YOUR OBJECTIVE — For the string "wrist", search the entries below and copy every line where it appears.

━━━━━━━━━━

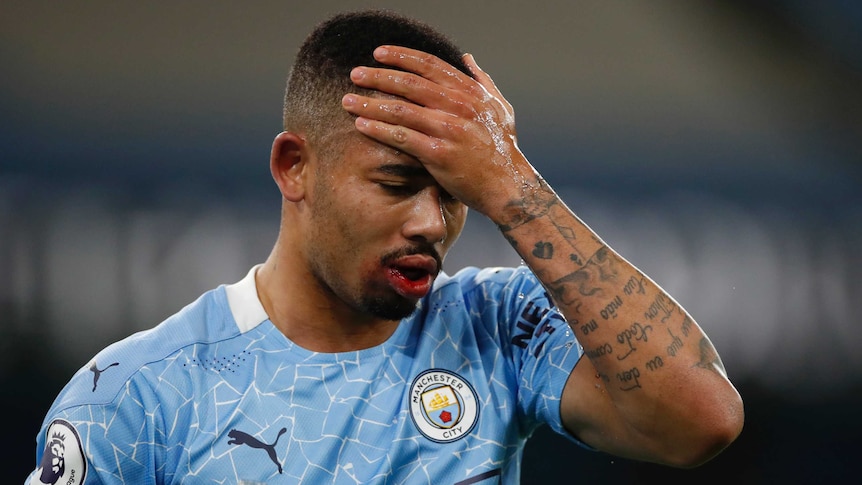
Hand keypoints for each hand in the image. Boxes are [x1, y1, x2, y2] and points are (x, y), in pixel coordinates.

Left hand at [341, 45, 540, 220]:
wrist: (509, 185)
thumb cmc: (504, 149)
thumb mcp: (500, 107)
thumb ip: (483, 81)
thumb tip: (467, 58)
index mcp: (470, 92)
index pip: (430, 65)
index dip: (401, 56)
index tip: (378, 53)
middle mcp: (459, 106)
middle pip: (409, 84)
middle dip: (378, 76)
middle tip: (355, 74)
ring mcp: (449, 129)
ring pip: (400, 110)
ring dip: (370, 104)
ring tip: (348, 100)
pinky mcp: (439, 154)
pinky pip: (402, 138)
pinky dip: (379, 130)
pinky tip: (361, 126)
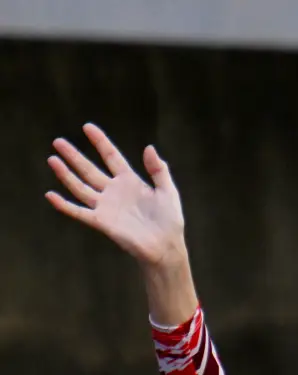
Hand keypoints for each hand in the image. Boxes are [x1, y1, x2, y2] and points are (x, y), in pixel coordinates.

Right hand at [46, 123, 186, 269]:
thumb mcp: (168, 191)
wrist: (165, 246)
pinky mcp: (101, 222)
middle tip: (58, 141)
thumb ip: (158, 170)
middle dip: (74, 155)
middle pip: (89, 169)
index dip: (100, 141)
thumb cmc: (169, 220)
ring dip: (66, 174)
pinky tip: (50, 195)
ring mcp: (106, 206)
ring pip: (80, 187)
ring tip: (52, 159)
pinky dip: (64, 205)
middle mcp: (114, 191)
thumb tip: (149, 147)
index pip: (111, 156)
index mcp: (130, 181)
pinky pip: (79, 211)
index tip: (87, 126)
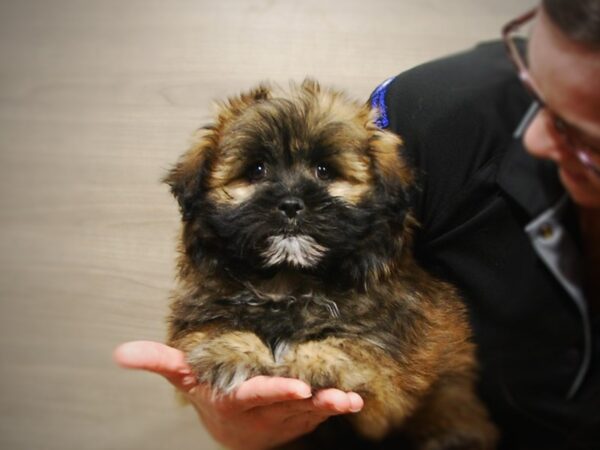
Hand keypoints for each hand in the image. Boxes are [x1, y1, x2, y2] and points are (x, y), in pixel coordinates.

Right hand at [113, 341, 363, 449]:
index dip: (274, 393)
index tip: (295, 387)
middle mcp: (261, 415)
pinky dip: (336, 409)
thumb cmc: (210, 394)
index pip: (254, 397)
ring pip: (308, 415)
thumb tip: (119, 352)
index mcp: (234, 402)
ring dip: (329, 407)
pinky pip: (317, 416)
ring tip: (349, 400)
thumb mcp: (184, 378)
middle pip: (289, 409)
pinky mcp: (298, 420)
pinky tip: (355, 400)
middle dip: (312, 404)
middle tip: (335, 397)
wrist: (232, 431)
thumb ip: (159, 362)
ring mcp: (282, 420)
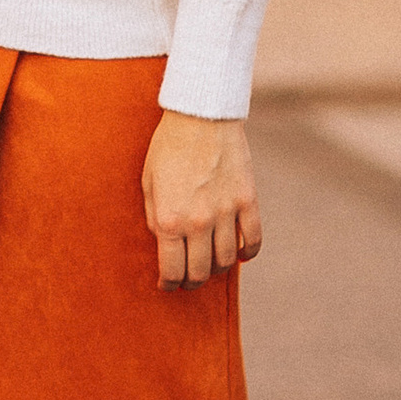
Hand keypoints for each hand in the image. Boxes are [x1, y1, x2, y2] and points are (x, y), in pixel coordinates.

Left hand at [141, 113, 262, 289]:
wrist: (200, 115)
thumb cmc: (167, 146)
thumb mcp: (147, 182)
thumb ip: (153, 216)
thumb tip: (163, 241)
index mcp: (168, 218)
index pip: (172, 270)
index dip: (169, 284)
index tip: (168, 285)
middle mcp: (198, 221)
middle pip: (200, 271)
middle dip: (192, 282)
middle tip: (188, 280)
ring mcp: (226, 212)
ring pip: (227, 261)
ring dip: (218, 269)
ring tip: (211, 266)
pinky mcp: (247, 200)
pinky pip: (253, 239)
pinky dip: (248, 253)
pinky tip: (240, 255)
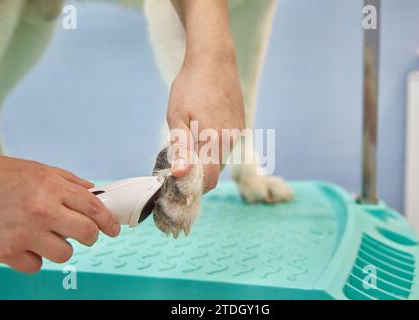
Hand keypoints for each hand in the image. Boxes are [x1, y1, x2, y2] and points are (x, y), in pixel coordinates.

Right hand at [0, 156, 119, 272]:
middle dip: (91, 235)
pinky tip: (27, 244)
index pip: (93, 208)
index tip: (113, 228)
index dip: (108, 221)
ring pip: (64, 253)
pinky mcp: (7, 252)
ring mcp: (24, 233)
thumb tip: (91, 191)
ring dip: (61, 247)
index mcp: (51, 188)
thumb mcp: (38, 170)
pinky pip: (37, 265)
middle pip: (86, 233)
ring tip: (47, 235)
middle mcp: (41, 211)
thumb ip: (68, 181)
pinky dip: (35, 258)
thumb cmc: (1, 177)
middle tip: (86, 234)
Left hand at [167, 48, 244, 191]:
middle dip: (199, 167)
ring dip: (207, 153)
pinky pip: (227, 142)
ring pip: (221, 155)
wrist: (214, 59)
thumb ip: (181, 148)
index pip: (209, 180)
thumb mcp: (177, 116)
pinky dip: (215, 141)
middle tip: (183, 148)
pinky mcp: (241, 122)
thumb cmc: (191, 86)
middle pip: (215, 169)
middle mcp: (231, 140)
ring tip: (194, 130)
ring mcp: (238, 131)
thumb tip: (181, 174)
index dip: (194, 185)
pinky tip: (205, 122)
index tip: (180, 177)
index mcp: (215, 141)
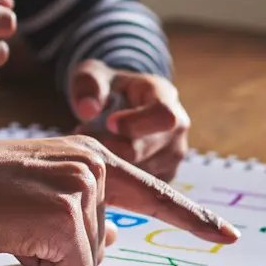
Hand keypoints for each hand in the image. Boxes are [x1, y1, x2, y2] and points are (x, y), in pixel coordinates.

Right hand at [0, 135, 237, 265]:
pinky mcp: (67, 217)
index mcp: (88, 153)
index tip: (229, 237)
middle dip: (58, 252)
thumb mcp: (33, 190)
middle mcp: (95, 165)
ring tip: (6, 225)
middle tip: (12, 224)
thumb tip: (109, 238)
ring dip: (44, 259)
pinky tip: (9, 235)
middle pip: (102, 243)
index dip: (194, 219)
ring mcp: (83, 189)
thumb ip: (78, 207)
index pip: (153, 192)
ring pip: (85, 262)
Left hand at [69, 60, 189, 182]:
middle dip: (114, 149)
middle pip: (150, 148)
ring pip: (144, 172)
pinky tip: (103, 164)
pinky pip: (141, 189)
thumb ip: (88, 86)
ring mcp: (173, 154)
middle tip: (87, 141)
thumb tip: (87, 109)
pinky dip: (118, 181)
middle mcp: (178, 127)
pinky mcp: (164, 176)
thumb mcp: (93, 76)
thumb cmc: (106, 88)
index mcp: (165, 95)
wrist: (117, 105)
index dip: (136, 124)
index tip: (108, 124)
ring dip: (113, 165)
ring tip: (93, 149)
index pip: (162, 115)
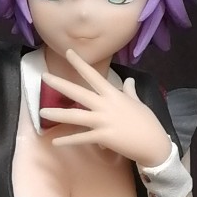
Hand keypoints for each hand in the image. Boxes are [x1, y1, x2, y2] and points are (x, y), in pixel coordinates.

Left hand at [40, 48, 173, 166]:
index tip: (69, 52)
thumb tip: (128, 81)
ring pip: (76, 116)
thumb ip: (129, 91)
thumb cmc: (147, 123)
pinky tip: (55, 142)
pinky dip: (67, 140)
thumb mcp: (138, 103)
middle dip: (60, 84)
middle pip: (79, 93)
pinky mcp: (103, 137)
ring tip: (42, 112)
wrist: (154, 144)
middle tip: (44, 76)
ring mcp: (104, 121)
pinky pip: (81, 138)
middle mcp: (106, 105)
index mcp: (113, 95)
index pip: (94, 76)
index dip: (80, 64)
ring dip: (58, 114)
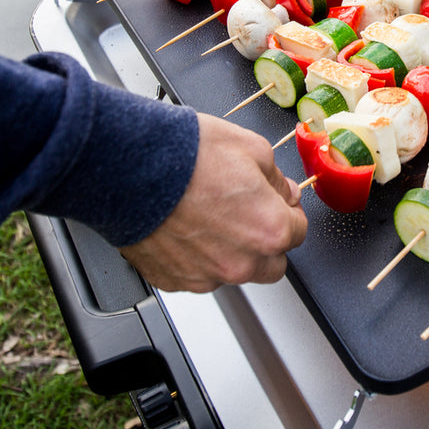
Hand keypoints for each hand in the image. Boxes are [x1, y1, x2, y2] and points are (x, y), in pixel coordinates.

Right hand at [120, 112, 306, 291]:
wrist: (129, 167)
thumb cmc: (186, 155)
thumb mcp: (251, 147)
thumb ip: (277, 179)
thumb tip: (285, 192)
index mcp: (269, 230)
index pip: (298, 233)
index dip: (288, 213)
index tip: (276, 203)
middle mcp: (240, 263)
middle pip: (271, 263)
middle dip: (265, 241)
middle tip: (245, 212)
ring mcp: (205, 276)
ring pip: (232, 272)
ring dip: (229, 252)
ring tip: (206, 216)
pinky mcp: (173, 280)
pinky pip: (196, 275)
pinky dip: (195, 258)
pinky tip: (183, 227)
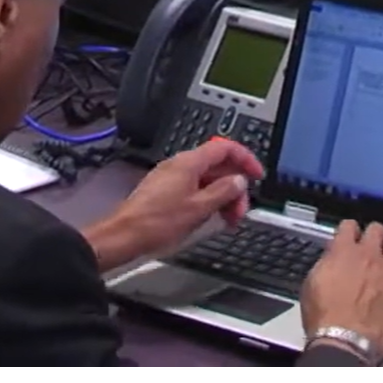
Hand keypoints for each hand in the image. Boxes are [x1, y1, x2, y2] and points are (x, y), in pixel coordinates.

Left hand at [85, 138, 263, 270]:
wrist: (125, 235)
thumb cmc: (157, 222)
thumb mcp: (199, 208)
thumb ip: (223, 191)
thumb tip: (239, 180)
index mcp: (189, 163)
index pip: (225, 148)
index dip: (245, 159)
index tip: (256, 175)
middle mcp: (180, 165)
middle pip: (217, 165)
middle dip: (234, 186)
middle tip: (240, 210)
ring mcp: (171, 178)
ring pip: (207, 179)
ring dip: (222, 196)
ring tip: (227, 219)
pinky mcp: (165, 191)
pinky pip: (195, 188)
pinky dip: (208, 200)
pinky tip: (210, 217)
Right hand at [300, 222, 382, 358]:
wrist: (345, 339)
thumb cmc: (325, 318)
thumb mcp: (312, 285)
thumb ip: (326, 265)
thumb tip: (331, 260)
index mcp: (343, 251)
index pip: (349, 225)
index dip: (350, 231)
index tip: (351, 238)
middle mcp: (369, 254)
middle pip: (378, 229)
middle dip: (376, 237)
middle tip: (375, 250)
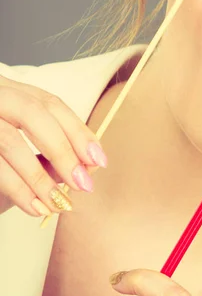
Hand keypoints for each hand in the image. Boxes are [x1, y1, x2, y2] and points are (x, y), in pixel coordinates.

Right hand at [0, 73, 106, 216]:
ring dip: (38, 177)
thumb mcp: (16, 138)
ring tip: (58, 205)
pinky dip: (15, 186)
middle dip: (62, 149)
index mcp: (9, 90)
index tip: (98, 160)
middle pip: (33, 113)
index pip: (50, 103)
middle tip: (83, 184)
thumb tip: (85, 166)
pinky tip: (33, 206)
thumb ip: (45, 149)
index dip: (77, 130)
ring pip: (9, 140)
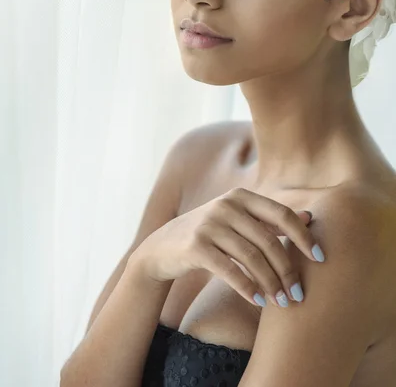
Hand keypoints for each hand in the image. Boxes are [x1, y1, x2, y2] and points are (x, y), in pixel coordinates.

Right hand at [135, 187, 323, 307]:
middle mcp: (226, 205)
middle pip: (268, 240)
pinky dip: (247, 287)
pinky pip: (229, 270)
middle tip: (299, 294)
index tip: (320, 258)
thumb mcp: (238, 220)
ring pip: (251, 257)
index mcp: (241, 196)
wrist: (163, 247)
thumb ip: (270, 219)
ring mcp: (210, 224)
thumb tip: (309, 217)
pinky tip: (258, 301)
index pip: (282, 214)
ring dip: (270, 283)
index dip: (303, 236)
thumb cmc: (209, 234)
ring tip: (282, 302)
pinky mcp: (196, 245)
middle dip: (287, 270)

━━━━━━━━━━

EXERCISE OUTPUT —
wrist: (509, 185)
wrist: (165, 246)
wrist: (232, 431)
wrist: (200, 115)
wrist: (214, 59)
wrist: (117, 105)
wrist: (154, 144)
wrist: (129, 167)
wrist: (125, 235)
wrist: (345, 339)
wrist: (163, 247)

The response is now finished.